At those depths, the lack of light, oxygen and petroleum-eating microbes could mean that the dispersants and toxic parts of the oil may be suspended and preserved deep below the surface, causing long-term problems for deep-sea life.
“Studies comparing toxicity of oil alone versus dispersed oil show that dispersant-aided changes in crude oil solubility enhance exposure and potential toxicity among aquatic organisms,” Kendall said.
When dispersants meet crude oil, it alters the chemical and physical properties of the oil, changing how the oil behaves in the environment, Kendall said.
Crude oil is a complex mixture of thousands of chemical compounds. From a toxicological standpoint, compounds called polycyclic aromatic hydrocarbons (PAHs) cause the most concern as many are carcinogenic.
Though scientists already have determined that the oil has a lower content of the PAHs, more are created through the burning of oil that has floated to the surface, he said.
“Simple aromatics, such as benzene, toluene and xylene are volatile and rapidly lost from the oil in most instances,” he said. “But it is not clear what impact the depth of the well and the use of dispersants at that depth might have on the fate of the volatile components in the oil.”

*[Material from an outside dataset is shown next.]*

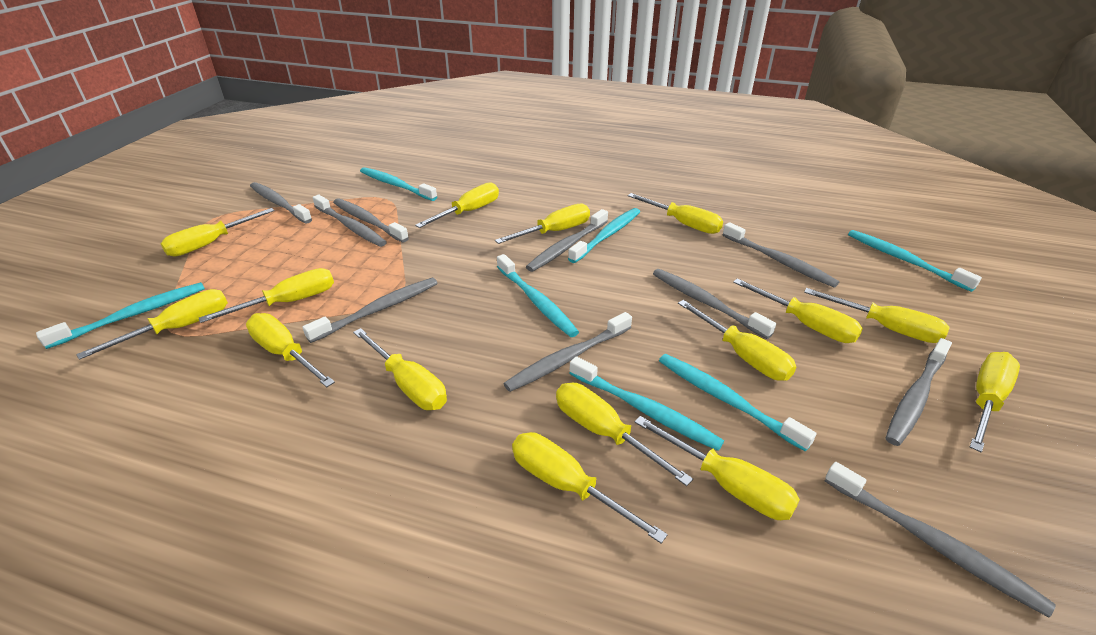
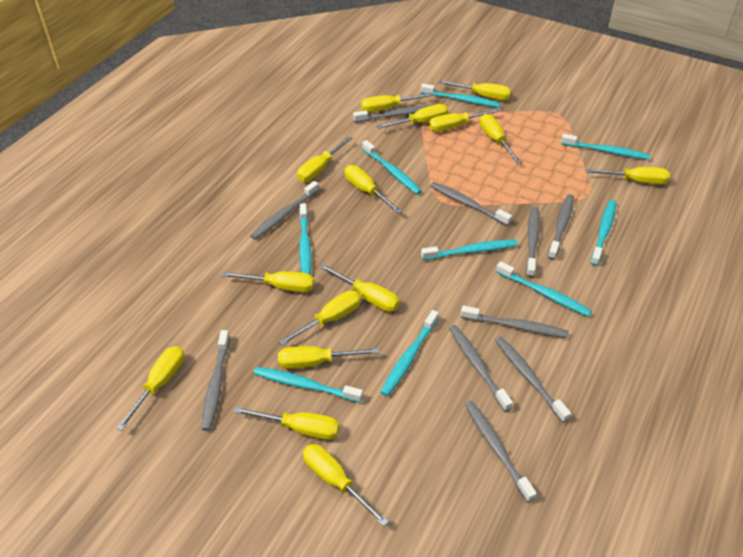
turquoise toothbrush: [36,282,205,349] [360,167,437,201] [497,254,579,337] [568,208,640,263] [569,356,724,451] [659,354,816,452] [848,230,982,292] = 7 -> [253,367,363,403] [299,203,312,275] [362,140,422,195] [380,310,439,396] [421,84,500,108] [421,239,518,260] [496,261,592,317] [561,134,650,160] [590,200,616,266] = 9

Kendall said the recent efforts by the EPA to characterize dispersant toxicity to marine life represent a step in the right direction in the development of a weight-of-evidence approach to assessing the impact of dispersant use. But critical data gaps still exist regarding the fate, transport and effects of the dispersed oil, particularly in deep water and on deepwater-dwelling organisms.
“It should be noted that nearly all research conducted on the chemical fate, transport and toxicity of dispersants and dispersant-oil mixtures has been performed in settings and under conditions vastly different than those that exist deep in the gulf where much of the dispersants have been applied,” he said.
Dispersant use also could wreak havoc on populations of endangered or threatened wildlife in both direct and indirect ways, he said.
The Kemp’s ridley turtles are highly susceptible to stressors such as oil spills and hundreds have been reported dead since April. Young turtles may face even more problems should the oil and dispersant kill off floating Sargassum seaweed they use for cover and a place to rest.
“If oil affects the food supply of the Kemp’s ridley or disturbs critical stages of its life cycle, we may not see oiled, dead Kemp’s ridleys, but their population abundance could be imperiled by subtle indirect effects resulting from dispersed oil in the environment,” he said.
Kendall hoped the hearing would encourage the scientific community to generate much-needed data related to the use of dispersants in response to the Deepwater Horizon oil spill.
“Like everyone else, I received news that the well has been capped with great relief and guarded optimism,” Kendall said. “I believe there is an urgent need for independent, applied research to fill data gaps on the potential impacts of dispersed oil on gulf wildlife. Hopefully, information generated in future studies will aid in the assessment of effects, identification of effective remedial strategies and with the restoration and preservation of the Gulf Coast ecosystem.”